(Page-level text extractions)
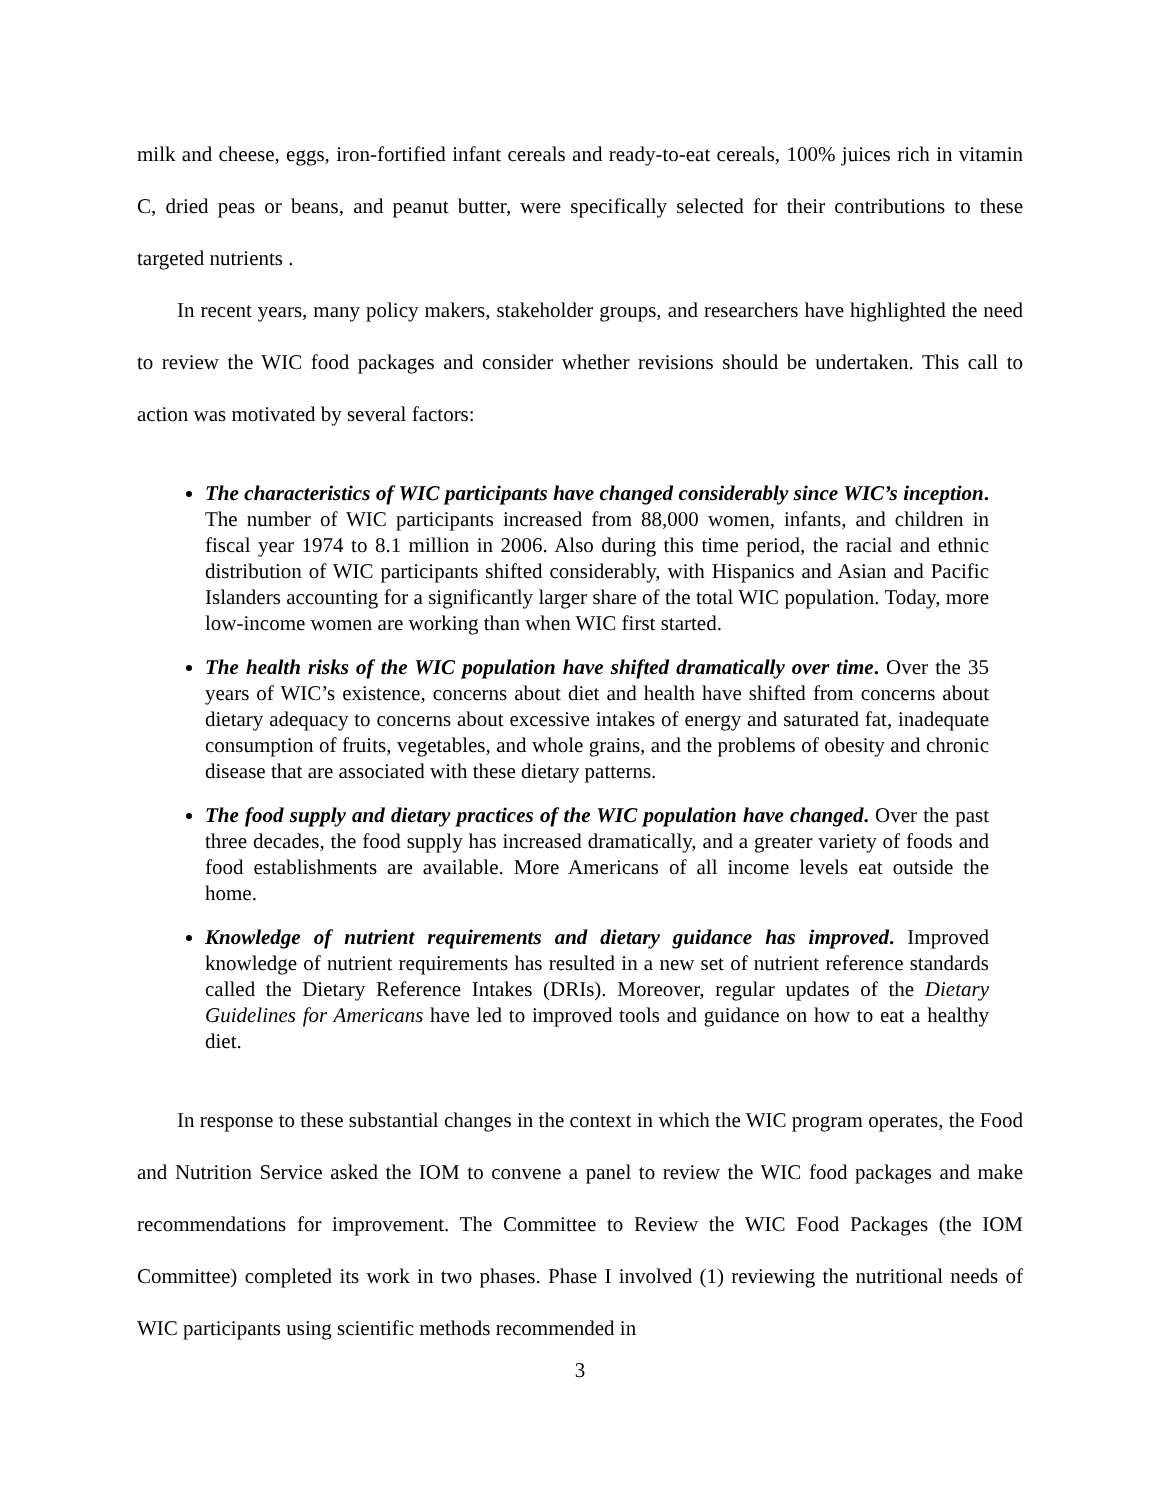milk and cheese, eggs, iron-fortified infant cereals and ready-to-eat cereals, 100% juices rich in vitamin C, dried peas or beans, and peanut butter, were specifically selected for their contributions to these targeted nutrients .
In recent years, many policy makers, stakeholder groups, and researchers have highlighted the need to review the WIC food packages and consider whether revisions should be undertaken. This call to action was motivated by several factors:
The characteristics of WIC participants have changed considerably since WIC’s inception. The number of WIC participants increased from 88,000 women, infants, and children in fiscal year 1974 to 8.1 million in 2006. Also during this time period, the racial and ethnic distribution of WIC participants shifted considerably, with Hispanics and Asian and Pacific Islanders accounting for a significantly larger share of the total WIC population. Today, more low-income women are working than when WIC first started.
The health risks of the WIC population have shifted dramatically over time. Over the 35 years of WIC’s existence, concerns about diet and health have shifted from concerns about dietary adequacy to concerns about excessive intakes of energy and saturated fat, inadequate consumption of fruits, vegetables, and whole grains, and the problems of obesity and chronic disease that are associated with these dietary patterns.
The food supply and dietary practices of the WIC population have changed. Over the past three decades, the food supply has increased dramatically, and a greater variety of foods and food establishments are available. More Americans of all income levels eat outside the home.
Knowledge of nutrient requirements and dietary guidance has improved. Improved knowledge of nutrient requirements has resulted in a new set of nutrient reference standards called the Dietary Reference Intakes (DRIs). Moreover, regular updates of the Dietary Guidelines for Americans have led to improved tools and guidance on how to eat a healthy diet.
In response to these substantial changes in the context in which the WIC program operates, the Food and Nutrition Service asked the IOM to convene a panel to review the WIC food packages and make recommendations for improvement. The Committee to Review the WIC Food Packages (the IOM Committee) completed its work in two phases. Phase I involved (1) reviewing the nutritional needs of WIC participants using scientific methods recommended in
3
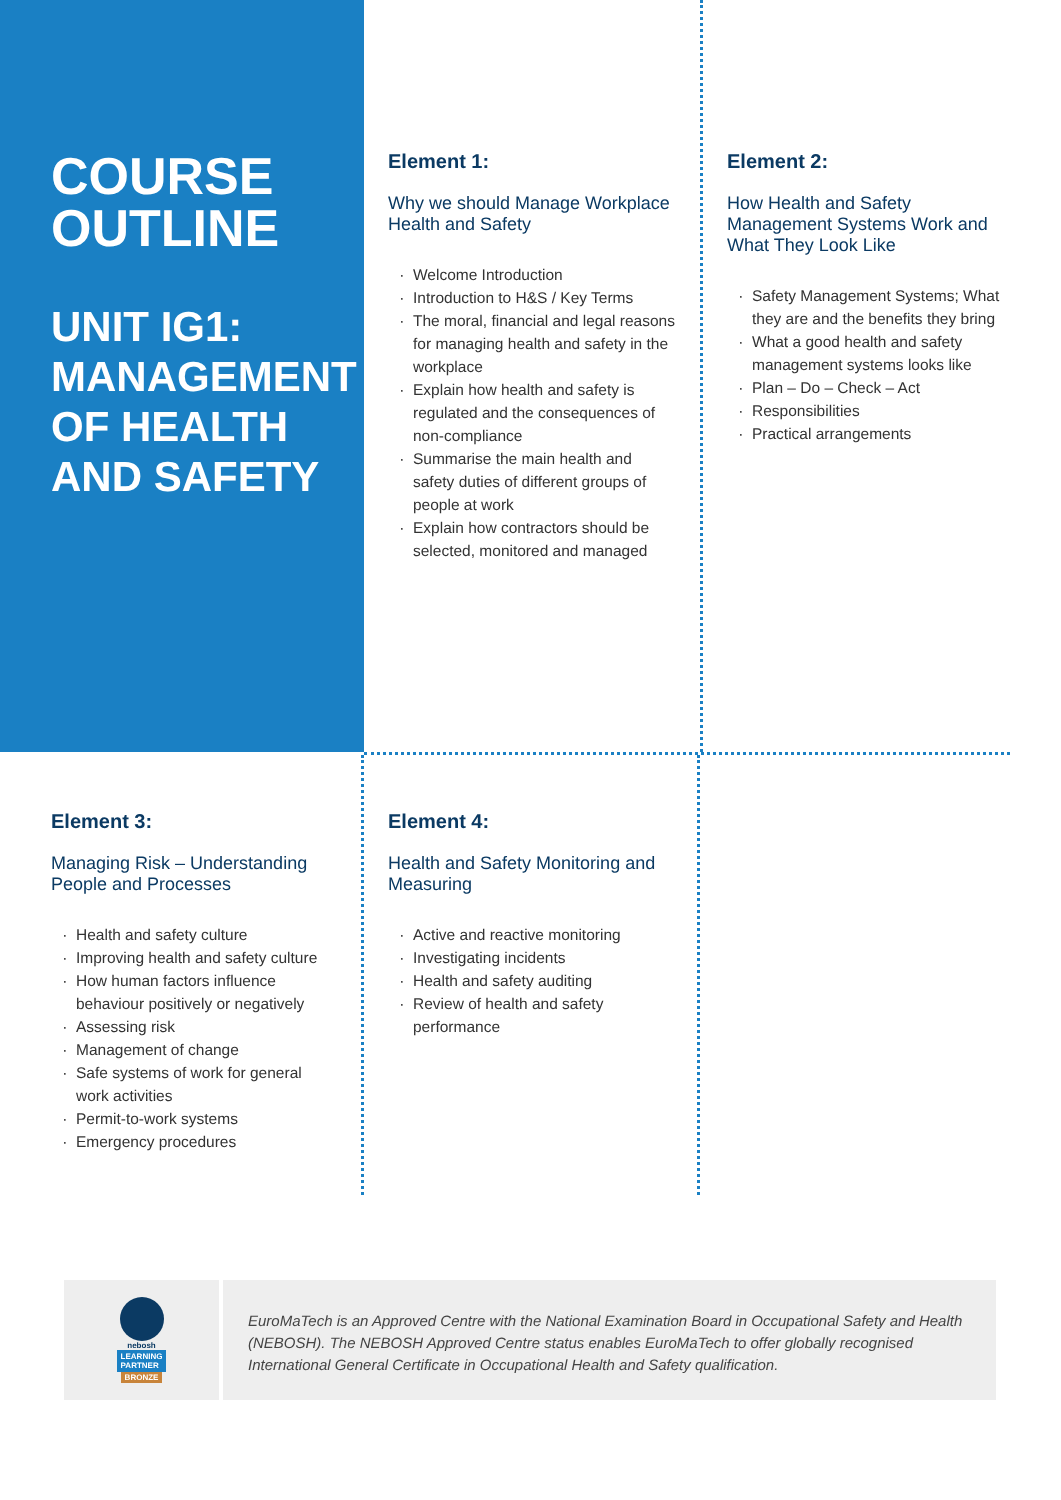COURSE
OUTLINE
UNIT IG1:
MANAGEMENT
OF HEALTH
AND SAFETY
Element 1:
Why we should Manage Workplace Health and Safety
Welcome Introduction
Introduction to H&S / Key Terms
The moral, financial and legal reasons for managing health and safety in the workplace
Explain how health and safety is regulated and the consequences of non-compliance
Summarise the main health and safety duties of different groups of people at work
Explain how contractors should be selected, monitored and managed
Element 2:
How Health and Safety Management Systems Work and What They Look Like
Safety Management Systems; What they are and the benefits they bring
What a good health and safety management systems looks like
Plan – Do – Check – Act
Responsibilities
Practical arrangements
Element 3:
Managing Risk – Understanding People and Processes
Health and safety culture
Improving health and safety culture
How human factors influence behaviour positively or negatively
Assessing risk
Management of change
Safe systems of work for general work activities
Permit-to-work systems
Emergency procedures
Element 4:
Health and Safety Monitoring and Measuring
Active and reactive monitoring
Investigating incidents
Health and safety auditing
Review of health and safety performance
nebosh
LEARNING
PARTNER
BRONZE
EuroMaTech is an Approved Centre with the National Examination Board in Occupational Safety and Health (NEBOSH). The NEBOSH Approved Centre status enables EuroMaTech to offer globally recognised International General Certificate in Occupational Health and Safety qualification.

→ WHAT YOU ARE ASKED TO DO:
Transcribe the records above exactly, without images.

→ OUTPUT FOR THIS TASK:
milk and cheese, eggs, iron-fortified infant cereals and ready-to-eat cereals, 100% juices rich in vitamin C, dried peas or beans, and peanut butter, were specifically selected for their contributions to these targeted nutrients .
In recent years, many policy makers, stakeholder groups, and researchers have highlighted the need to review the WIC food packages and consider whether revisions should be undertaken. This call to action was motivated by several factors:
The characteristics of WIC participants have changed considerably since WIC’s inception. The number of WIC participants increased from 88,000 women, infants, and children in fiscal year 1974 to 8.1 million in 2006. Also during this time period, the racial and ethnic distribution of WIC participants shifted considerably, with Hispanics and Asian and Pacific Islanders accounting for a significantly larger share of the total WIC population. Today, more low-income women are working than when WIC first started.
The health risks of the WIC population have shifted dramatically over time. Over the 35 years of WIC’s existence, concerns about diet and health have shifted from concerns about dietary adequacy to concerns about excessive intakes of energy and saturated fat, inadequate consumption of fruits, vegetables, and whole grains, and the problems of obesity and chronic disease that are associated with these dietary patterns.
The food supply and dietary practices of the WIC population have changed. Over the past three decades, the food supply has increased dramatically, and a greater variety of foods and food establishments are available. More Americans of all income levels eat outside the home.
Knowledge of nutrient requirements and dietary guidance has improved. Improved knowledge of nutrient requirements has resulted in a new set of nutrient reference standards called the Dietary Reference Intakes (DRIs). Moreover, regular updates of the Dietary Guidelines for Americans have led to improved tools and guidance on how to eat a healthy diet.
In response to these substantial changes in the context in which the WIC program operates, the Food and Nutrition Service asked the IOM to convene a panel to review the WIC food packages and make recommendations for improvement. The Committee to Review the WIC Food Packages (the IOM Committee) completed its work in two phases. Phase I involved (1) reviewing the nutritional needs of WIC participants using scientific methods recommended in
3
COURSE
OUTLINE
UNIT IG1:
MANAGEMENT
OF HEALTH
AND SAFETY
Element 1:
Why we should Manage Workplace Health and Safety
Welcome Introduction
Introduction to H&S / Key Terms
The moral, financial and legal reasons for managing health and safety in the workplace
Explain how health and safety is regulated and the consequences of non-compliance
Summarise the main health and safety duties of different groups of people at work
Explain how contractors should be selected, monitored and managed
Element 2:
How Health and Safety Management Systems Work and What They Look Like
Safety Management Systems; What they are and the benefits they bring
What a good health and safety management systems looks like
Plan – Do – Check – Act
Responsibilities
Practical arrangements
Element 3:
Managing Risk – Understanding People and Processes
Health and safety culture
Improving health and safety culture
How human factors influence behaviour positively or negatively
Assessing risk
Management of change
Safe systems of work for general work activities
Permit-to-work systems
Emergency procedures
Element 4:
Health and Safety Monitoring and Measuring
Active and reactive monitoring
Investigating incidents
Health and safety auditing
Review of health and safety performance
nebosh
LEARNING
PARTNER
BRONZE
EuroMaTech is an Approved Centre with the National Examination Board in Occupational Safety and Health (NEBOSH). The NEBOSH Approved Centre status enables EuroMaTech to offer globally recognised International General Certificate in Occupational Health and Safety qualification.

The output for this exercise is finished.